One problem with your suggested VR: Right now, when your brain sends out a nerve impulse, at activates the muscles. You are suggesting using that same impulse to power a motion in a VR world. The problem is that you would either have to disconnect the nerves so that the brain would not power the body (leaving you paralyzed in real life) or else simply accept the fact that making motions in the VR would make commensurrate motions in your real body. I suppose this could be achieved through an isolation tank or something, but it would still be a bit of an obstacle, I would think.
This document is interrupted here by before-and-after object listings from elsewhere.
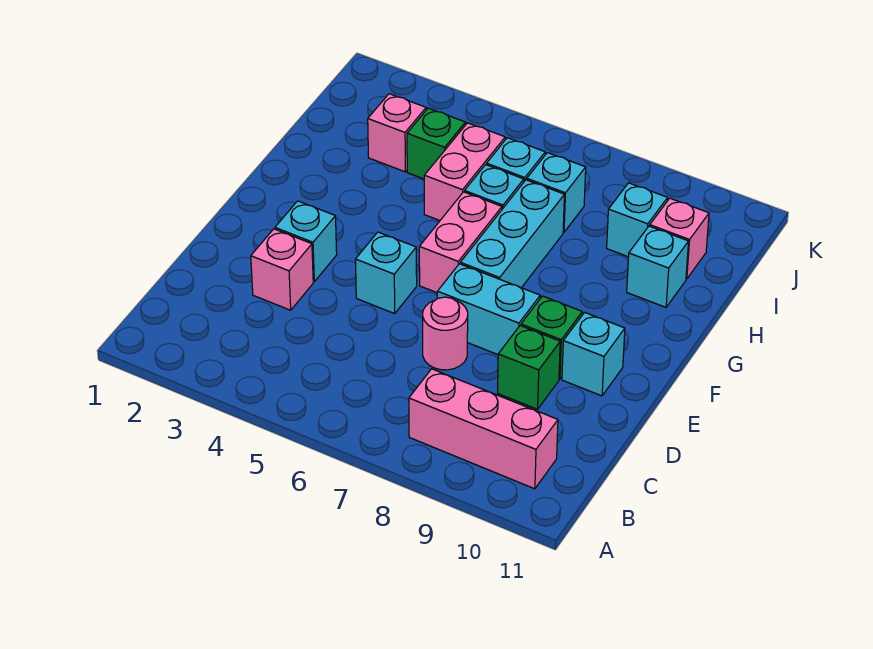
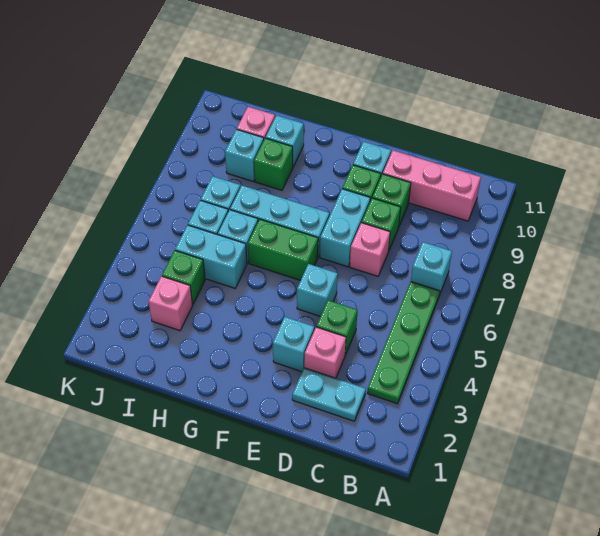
none -> green 1x4 plate [367,282,440,404]
none -> cyan 1x1 brick [411,242,452,295]
pink 1x3 brick [409,369,558,489] -> pink 1x3 brick turned to [383,151,481,221]
none -> cyan 1x2 plate [292,368,366,421]
none -> green 1x1 brick [316,300,357,355]
pink 1x1 round brick [423,297,468,370] -> pink 1x1 brick [350,223,390,276]
none -> green 1x1 brick [362,198,401,250]
pink 1x2 brick [419,192,502,293] -> green 1x2 brick [248,219,318,280]
pink 1x2 brick [424,123,505,220] -> cyan 1x2 brick [175,225,247,288]
none -> green 1x1 brick [254,138,293,190]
A second (and possibly more significant) problem: The nervous interactions required involve two directions: signals sent out from the brain to make the body do things, and signals sent from the body to the brain to convey sensory input. All the examples of prosthetics are of the first type, with one exception: The prosthetic eye is a sensory input. Unfortunately, I do not think the technology is there right now to duplicate every other form of sensory input. We may have figured out how to tap into the signals coming out of the brain, but for sensory input, the eyes would be relatively easy (if I remember my high school biology) because the input nerve from an eye is one big optic nerve--easy to identify and tap into. Now try to identify and tap into all the other nerves for the sense of touch all over the body (more important than you might think for things like motion), the nerves for balance in the semi-circular canals in the ear, the nerves for taste, for scent... I think the problem becomes prohibitive there.

I suspect that these two problems are big stumbling blocks in the development of a truly immersive VR.